46. The method of claim 45, wherein said detecting comprises sequencing said products.

47. A method of screening for a biological effect of an agent comprising: a. culturing the cell of claim 36 with a candidate agent; b. detecting the presence or absence of the products of at least one of said heterologous nucleotide enzymes, whereby a change in the presence or absence of the product of said first or second heterologous nucleotide enzymes following culturing with said candidate agent indicates that the candidate agent has a biological effect.

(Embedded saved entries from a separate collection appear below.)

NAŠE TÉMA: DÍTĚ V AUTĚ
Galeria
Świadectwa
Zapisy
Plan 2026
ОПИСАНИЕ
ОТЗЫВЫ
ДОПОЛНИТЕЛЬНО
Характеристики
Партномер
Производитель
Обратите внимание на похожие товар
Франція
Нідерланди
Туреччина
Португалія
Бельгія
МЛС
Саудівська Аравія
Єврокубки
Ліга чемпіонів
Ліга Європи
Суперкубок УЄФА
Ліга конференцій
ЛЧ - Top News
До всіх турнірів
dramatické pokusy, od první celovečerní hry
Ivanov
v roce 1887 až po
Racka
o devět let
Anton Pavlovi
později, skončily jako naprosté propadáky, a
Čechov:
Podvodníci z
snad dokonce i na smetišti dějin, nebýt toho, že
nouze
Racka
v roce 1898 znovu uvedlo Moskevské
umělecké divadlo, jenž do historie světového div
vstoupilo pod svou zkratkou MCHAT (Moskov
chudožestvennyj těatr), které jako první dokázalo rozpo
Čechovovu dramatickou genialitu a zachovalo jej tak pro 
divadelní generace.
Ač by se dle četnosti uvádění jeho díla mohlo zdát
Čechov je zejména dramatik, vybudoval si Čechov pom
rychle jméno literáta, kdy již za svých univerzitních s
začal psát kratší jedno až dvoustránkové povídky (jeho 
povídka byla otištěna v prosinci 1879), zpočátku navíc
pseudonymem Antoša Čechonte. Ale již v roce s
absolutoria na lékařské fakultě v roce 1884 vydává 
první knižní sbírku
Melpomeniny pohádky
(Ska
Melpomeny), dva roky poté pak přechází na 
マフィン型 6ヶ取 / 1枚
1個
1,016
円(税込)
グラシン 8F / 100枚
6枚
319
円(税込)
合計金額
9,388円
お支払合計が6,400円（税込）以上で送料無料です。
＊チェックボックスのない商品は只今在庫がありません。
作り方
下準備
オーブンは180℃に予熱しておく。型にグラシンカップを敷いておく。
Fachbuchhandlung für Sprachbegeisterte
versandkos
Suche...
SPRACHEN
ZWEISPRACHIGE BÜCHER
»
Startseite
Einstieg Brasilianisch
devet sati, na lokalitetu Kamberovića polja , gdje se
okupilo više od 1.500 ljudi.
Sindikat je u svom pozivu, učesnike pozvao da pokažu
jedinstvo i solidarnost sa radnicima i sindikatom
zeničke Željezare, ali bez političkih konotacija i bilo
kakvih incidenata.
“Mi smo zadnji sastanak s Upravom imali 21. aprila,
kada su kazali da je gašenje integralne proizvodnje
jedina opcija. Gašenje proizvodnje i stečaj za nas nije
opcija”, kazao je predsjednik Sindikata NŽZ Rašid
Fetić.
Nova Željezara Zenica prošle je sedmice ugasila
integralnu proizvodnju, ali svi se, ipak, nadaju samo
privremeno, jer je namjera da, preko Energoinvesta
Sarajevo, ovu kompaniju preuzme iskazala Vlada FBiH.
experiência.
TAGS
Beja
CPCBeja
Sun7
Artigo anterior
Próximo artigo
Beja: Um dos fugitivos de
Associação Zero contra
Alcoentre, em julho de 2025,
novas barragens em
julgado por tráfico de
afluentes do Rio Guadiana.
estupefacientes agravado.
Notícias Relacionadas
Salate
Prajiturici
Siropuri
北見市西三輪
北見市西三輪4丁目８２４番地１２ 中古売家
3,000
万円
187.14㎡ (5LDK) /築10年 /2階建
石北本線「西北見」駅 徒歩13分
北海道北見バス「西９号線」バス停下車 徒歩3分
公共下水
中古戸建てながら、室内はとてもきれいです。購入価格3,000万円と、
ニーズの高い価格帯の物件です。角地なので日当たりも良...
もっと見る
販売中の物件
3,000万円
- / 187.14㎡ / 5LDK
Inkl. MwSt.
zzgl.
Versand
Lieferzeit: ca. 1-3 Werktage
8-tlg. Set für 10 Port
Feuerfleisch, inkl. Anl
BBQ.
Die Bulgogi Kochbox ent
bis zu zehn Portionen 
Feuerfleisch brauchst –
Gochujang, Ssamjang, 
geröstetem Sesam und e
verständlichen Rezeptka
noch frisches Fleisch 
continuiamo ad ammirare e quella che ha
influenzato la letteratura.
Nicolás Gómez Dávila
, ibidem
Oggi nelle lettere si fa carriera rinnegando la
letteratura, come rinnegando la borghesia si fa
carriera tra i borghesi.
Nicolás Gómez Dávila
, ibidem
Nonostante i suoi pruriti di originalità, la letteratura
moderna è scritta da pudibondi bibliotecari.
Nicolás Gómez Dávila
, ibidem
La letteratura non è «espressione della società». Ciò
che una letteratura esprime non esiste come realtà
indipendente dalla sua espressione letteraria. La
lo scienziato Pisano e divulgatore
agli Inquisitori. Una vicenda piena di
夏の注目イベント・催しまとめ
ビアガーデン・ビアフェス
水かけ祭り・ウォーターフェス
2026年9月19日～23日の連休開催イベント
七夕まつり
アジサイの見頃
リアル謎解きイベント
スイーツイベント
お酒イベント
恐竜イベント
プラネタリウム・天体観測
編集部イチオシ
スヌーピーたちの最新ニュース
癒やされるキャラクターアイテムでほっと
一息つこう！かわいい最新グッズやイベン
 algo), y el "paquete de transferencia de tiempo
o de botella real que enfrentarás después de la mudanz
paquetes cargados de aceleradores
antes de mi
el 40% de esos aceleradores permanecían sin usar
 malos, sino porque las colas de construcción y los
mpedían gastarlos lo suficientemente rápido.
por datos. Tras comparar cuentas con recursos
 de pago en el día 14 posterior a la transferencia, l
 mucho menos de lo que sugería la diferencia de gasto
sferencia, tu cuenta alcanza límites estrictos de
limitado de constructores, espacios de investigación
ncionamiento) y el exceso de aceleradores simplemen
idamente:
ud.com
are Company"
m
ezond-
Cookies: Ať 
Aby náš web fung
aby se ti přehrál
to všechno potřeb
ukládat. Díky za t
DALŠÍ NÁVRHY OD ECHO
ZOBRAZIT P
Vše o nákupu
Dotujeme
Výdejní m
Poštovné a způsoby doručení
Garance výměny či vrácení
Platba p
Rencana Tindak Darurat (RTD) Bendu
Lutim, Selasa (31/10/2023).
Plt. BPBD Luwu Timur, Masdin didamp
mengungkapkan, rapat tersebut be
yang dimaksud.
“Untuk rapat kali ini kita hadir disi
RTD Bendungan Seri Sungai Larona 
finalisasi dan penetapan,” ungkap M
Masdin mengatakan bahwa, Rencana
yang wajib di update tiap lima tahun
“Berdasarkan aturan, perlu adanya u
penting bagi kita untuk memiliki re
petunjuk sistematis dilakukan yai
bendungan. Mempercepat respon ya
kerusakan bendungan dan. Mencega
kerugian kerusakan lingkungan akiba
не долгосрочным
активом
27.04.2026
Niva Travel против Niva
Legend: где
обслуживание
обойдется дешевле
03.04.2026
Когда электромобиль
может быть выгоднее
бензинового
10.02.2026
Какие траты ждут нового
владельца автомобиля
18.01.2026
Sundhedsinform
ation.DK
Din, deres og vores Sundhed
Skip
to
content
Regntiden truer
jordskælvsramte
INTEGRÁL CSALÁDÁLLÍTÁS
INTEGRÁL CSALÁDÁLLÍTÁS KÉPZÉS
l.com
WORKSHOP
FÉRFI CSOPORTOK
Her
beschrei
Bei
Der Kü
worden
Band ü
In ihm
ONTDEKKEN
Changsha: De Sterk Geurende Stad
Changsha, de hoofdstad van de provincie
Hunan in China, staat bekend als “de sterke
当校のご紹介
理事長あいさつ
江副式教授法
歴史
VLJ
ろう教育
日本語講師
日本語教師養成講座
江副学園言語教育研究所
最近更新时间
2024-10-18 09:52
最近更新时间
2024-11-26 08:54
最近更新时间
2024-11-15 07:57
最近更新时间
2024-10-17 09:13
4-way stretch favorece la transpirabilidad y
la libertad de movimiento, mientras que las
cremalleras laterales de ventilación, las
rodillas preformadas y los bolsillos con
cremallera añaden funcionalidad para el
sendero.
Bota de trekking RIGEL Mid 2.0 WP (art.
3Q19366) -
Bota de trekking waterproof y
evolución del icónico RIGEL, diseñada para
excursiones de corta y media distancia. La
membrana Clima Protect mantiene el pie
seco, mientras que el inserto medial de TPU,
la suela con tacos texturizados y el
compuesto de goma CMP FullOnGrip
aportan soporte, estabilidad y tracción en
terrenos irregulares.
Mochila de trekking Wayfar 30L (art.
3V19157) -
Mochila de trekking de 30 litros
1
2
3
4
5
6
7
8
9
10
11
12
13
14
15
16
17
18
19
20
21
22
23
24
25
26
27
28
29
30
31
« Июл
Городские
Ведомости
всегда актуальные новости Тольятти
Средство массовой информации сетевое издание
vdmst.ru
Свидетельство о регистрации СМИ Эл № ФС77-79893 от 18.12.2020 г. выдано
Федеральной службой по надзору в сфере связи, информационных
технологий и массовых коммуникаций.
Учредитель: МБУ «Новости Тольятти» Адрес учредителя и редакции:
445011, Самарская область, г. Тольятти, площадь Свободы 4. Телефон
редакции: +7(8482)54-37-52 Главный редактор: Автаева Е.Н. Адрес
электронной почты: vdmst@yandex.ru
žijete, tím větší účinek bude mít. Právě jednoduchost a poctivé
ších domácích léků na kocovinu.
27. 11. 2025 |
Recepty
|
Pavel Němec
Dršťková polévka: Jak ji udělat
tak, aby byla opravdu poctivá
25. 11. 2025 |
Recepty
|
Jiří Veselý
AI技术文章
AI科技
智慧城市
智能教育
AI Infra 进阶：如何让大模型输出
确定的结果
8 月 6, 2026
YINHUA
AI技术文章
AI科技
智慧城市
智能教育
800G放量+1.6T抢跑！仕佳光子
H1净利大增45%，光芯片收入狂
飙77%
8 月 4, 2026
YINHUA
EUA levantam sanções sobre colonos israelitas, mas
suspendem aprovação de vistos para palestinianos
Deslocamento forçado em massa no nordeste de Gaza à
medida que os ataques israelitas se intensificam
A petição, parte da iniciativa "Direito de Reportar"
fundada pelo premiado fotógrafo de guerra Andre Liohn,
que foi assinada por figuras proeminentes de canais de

48. The method of claim 47, wherein said biological effect is selected from the group consisting of gene expression, nucleotide degradation, nucleotide methylation, phosphorylation state of a protein, protein degradation, protein glycosylation.

49. The method of claim 47, wherein said detecting comprises sequencing said first, second or both products.

50. The method of claim 47, wherein said agent is selected from the group consisting of small molecules, antibodies, bacterium, and viruses.

51. A method of recording temporal effects of a plurality of candidate agents on a biological response in a cell comprising: a. culturing the cell of claim 36 with a first candidate agent; b. then culturing the cell of claim 36 with a second candidate agent; c. detecting the presence or absence of the products of said first or second heterologous nucleotide enzymes, whereby a change in the presence or absence of the product of said first or second heterologous nucleotide enzymes following culturing with said first or second candidate agents indicates that the candidate agent has a biological effect.

52. The method of claim 51, whereby said detecting comprising sequencing said products.

53. The method of claim 51, wherein said first and second candidate agents are different and the products of the first and second heterologous nucleotides have different sequences.

54. A method of detecting a plurality of messenger RNA molecules comprising contacting the multifunctional molecular recorder system of claim 29 with at least first and second mRNA molecules, whereby upon binding of said first candidate agent to said target binding domain of said first polynucleotide, first and second polynucleotide substrates bind to first and second substrate binding domains of said first polynucleotide, whereby said first and second substrates are ligated to produce a first product indicative of the presence of said first target, whereby upon binding of said second candidate agent to said target binding domain of said second, first and second polynucleotide substrates bind to first and second substrate binding domains of said second polynucleotide, whereby said first and second substrates are ligated to produce a second product indicative of the presence of said second target, wherein poly -A tails of said mRNA molecules hybridize with at least one of said substrate binding domains of each of said first or second polynucleotides.

55. A method of phenotypic classification of a cell comprising performing the method of claim 54, wherein detection of longer products is indicative of a more highly expressed molecule.

56. The method of claim 55, wherein detection of said more highly expressed molecule indicates that said cell is a cancerous cell.